What you have done is brought to light the complexity of branding a country as well as demonstrated your limited view of a what constitutes a brand. It does not help your case to use low level intimidation tactics by saying the attempt is stupid or by posing in disgust. This in itself is near on shameful.

There isn't anything in existence that can be shared meaningfully and that cannot be usefully held as a brand. Any discrete identity is effectively a brand. A country is no different, it is just more complex than what we normally hold to be a brand.

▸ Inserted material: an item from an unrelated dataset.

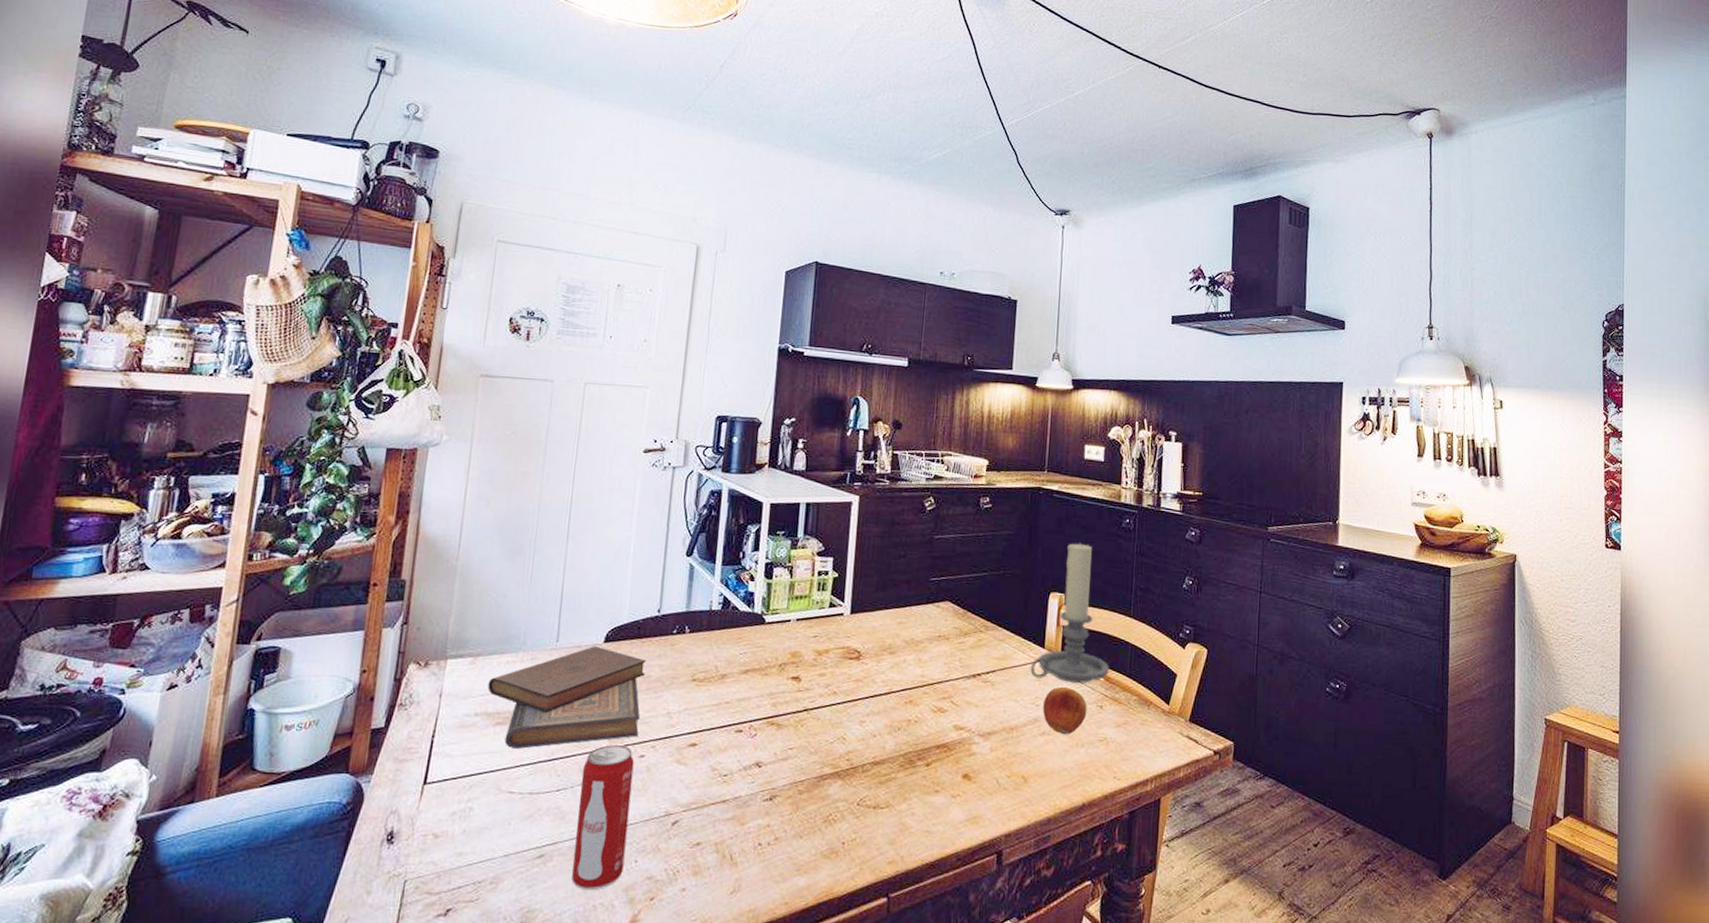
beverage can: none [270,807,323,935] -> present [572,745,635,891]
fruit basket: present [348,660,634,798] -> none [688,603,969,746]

All you have achieved here is to highlight the enormity of the task, and that, perhaps, we do not yet possess a branding methodology that is up to the task of presenting a country as a compelling brand. Countries brand themselves continuously. All the marks that define a county may be in continuous development and on this basis difficult to capture but it is not impossible to identify the major marks and celebrate those as you would celebrate the marks of other types of brands.

No 'thing' is ever what it at first appears and so not even a country is not just a country. As language is inherently metaphoric you are mixing your metaphors as well as your media. And, also, probably marking out the limitations of a simplified and plain English approach to brand identity.

A rethink may be necessary but by what you've written in this article a rethink is not likely to be yours.